# REQUIRED TASK
Please render the part of the material that opens with the line containing "kingdom: Plantae" and closes with the line containing "scientific name: Gliricidia sepium", both lines included, as a numbered list without blank lines.

# DATA SHOWN
┄┄┄┄┄┄┄┄┄┄┄┄┄┄┄┄┄┄┄┄

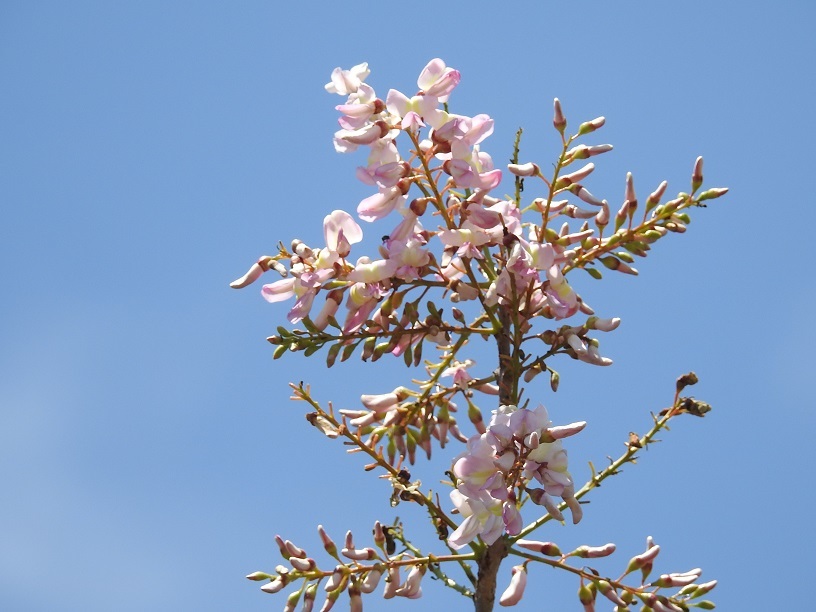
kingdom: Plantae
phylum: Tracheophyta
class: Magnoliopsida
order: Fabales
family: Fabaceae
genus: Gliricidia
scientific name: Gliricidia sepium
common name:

┄┄┄┄┄┄┄┄┄┄┄┄┄┄┄┄┄┄┄┄

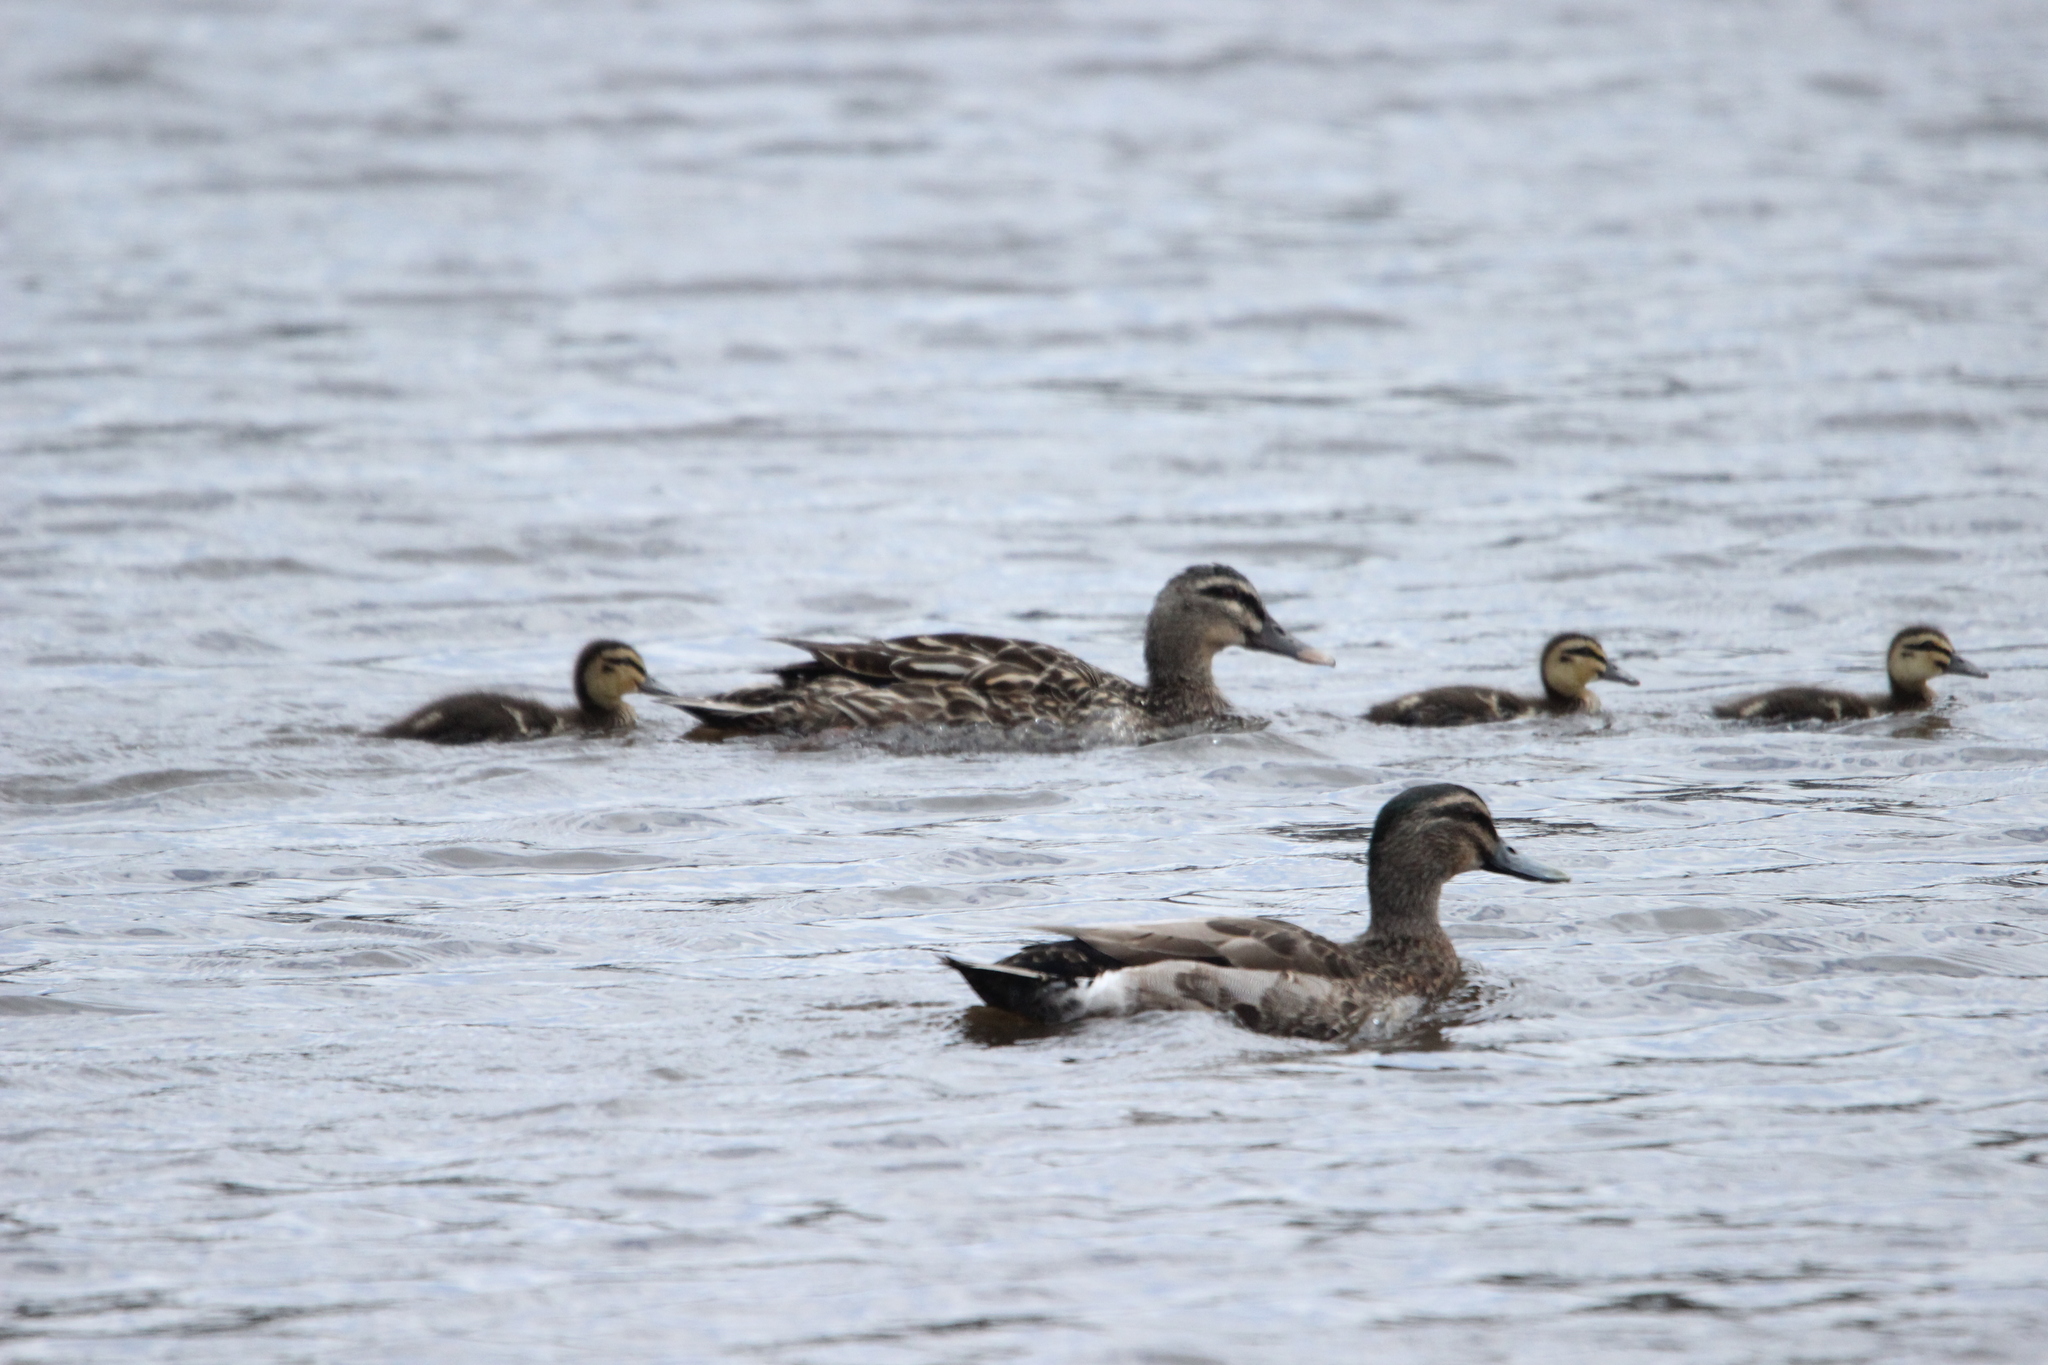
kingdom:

┄┄┄┄┄┄┄┄┄┄┄┄┄┄┄┄┄┄┄┄

# WORKED ANSWER
1. kingdom: Plantae
2. phylum: Tracheophyta
3. class: Magnoliopsida
4. order: Fabales
5. family: Fabaceae
6. genus: Gliricidia
7. scientific name: Gliricidia sepium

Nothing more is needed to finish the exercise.